A common theme that I run across is the lack of exception handling within production code. The amount of man hours wasted tracking down resolutions on production issues gets lost amongst the obscure error message, or the error message that sends everyone down the wrong path. It seems so obvious to those of us charged with incident management, well constructed exception handling will save time and frustration.
A typical fire fighting scenario without well written exception handling begins with the end user calling the help desk with an error message “ORA-01858 a non-numeric character was found where a numeric was expected” . Not too obscured and fairly straight forward on the surface. So we pull up the code and the line number where the error states its being generated. The line number points to a straight insert statement.

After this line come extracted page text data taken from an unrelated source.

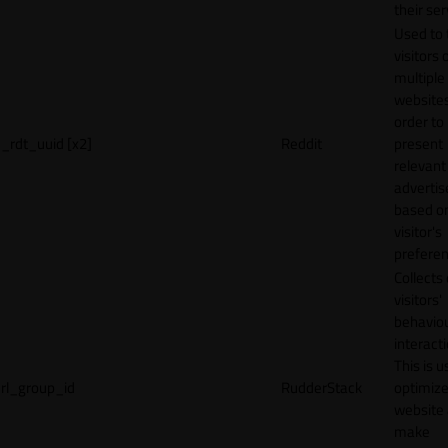
their ser
Used to 
visitors 
multiple
websites
order to
_rdt_uuid [x2]
Reddit
present
relevant
adverti
based o
visitor's
preferen
Collects
visitors'
behavio
interacti
This is u
rl_group_id
RudderStack
optimize
website
make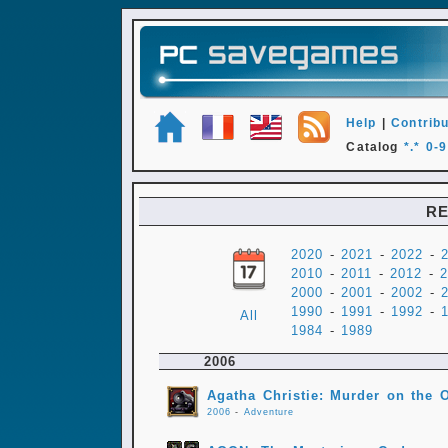
Help
|
Contribu
Catalog
*.*
0-9
RE
2020
-
2021
-
2022
-
2010
-
2011
-
2012
-
2
2000
-
2001
-
2002
-
1990
-
1991
-
1992
-
All
1984
-
1989
2006
Agatha Christie: Murder on the 
2006
-
Adventure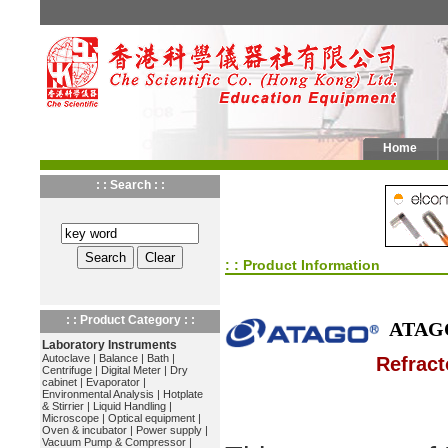
Home
: : Search : :
: : Product Information
: : Product Category : :
ATAG
Laboratory Instruments
Autoclave
|
Balance
|
Bath
|
Refract
Centrifuge
|
Digital Meter
|
Dry
cabinet
|
Evaporator
|
Environmental Analysis
|
Hotplate
& Stirrier
|
Liquid Handling
|
Microscope
|
Optical equipment
|
Oven & incubator
|
Power supply
|
Vacuum Pump & Compressor
|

Insert into table_detail (table_seq, desc, message) values (vTbl_seq, vdesc, vmessage);
Only one column is defined as a number:
The only number column is populated via a sequence which is a number. So where is the error being introduced?
In further review of the code, the actual error message is being inserted into the audit_log (which is used to track the progress of different batch processes) and the process continues to the next step which is an insert into the table_detail. This insert raises the ora-01858 because its trying to insert previous variables since new values were not populated since the file could not be read. The actual error that triggered these events and the reason the file could not be read ora-29283 Invalid File Operation. To further complicate the troubleshooting neither the line number nor the directory in question is included and for this particular process there are few different selections.
To recap, there is an error which is logged in the audit_log (which will never be seen by the end user unless they review the audit_log), the process continues but the next step fails and raises the ora-01858. Now that we have the right error message, we know that we can review the permissions within the DBA_TAB_PRIVS for each of the directories, as well as the permissions on the OS directory. The time spent troubleshooting and debugging the code approximately 2 hours.
If the original error message had included the actual oracle error number, text and line numbers as well as some additional information like “Invalid File Operation for Directory FILE_DIR and Filename Table_Load.txt Line 512”, then the troubleshooting efforts would have equaled 5 minutes maximum for one individual instead of the multiple people and 2 hours.
Production is not the place to debug errors. The exceptional handling should account for errors in a straight forward manner allowing production support personnel to efficiently and effectively troubleshoot incidents without involving developers. In my opinion the only type of exception handling worse than obscure messages is WHEN EXCEPTION THEN NULL.
Tagged: Exception Handling